Consuming fructose may worsen intestinal inflammation common to inflammatory bowel diseases, research in mice suggests.
Rates of IBD have been increasing worldwide. According to the Centers for Disease Control and Prevention (CDC), approximately three million Americans are diagnosed with IBD each year, up one million from incidence in the late 1990s. Consumption of a western diet, including fructose, is associated with increasing rates of obesity and diabetes, and IBD may be an additional disease that fructose intake exacerbates.
“The increasing incidence of IBD parallels higher levels of fructose consumption in the United States and other countries,” says study leader David Montrose, assistant professor in the pathology department and faculty researcher in the Stony Brook University Cancer Center.
“Our findings provide evidence of a direct link between dietary fructose and IBD and support the concept that high consumption of fructose could worsen disease in people with IBD. This is important because it has the potential to provide guidance on diet choices for IBD patients, something that is currently lacking.”
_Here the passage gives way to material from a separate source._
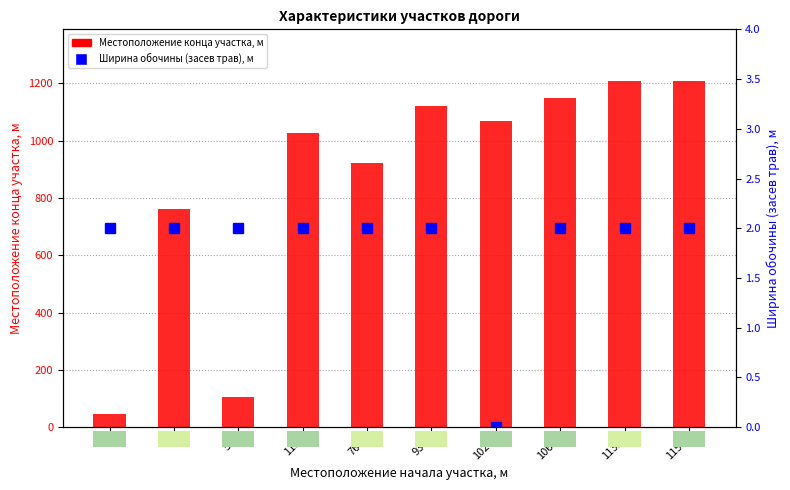

At which category does the chart reach its minimum across all series?

1028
Montrose, along with colleagues at Weill Cornell Medicine, tested three mouse models of IBD. They fed the mice high amounts of fructose, which worsened colonic inflammation along with notable effects in their gut bacteria including changes in their type, metabolism, and localization within the colon. Complementary mechanistic work demonstrated that the microbiota is causally linked to the detrimental effects of the high fructose diet.
The paper concludes that the “excess dietary fructose consumption had a pro-colitic effect that can be explained by changes in the composition, distribution, and metabolic function of resident enteric microbiota.”
Montrose says several next steps are planned to expand on these findings. These include the development of interventions to prevent the pro-inflammatory effects of dietary fructose as well as evaluating whether this diet increases colitis-associated development of cancer. This second point is particularly important because people with IBD are at increased risk of developing colon cancer due to a lifetime of chronic inflammation of the gut.
The findings appear in the journal Cellular and Molecular Gastroenterology and Hepatology.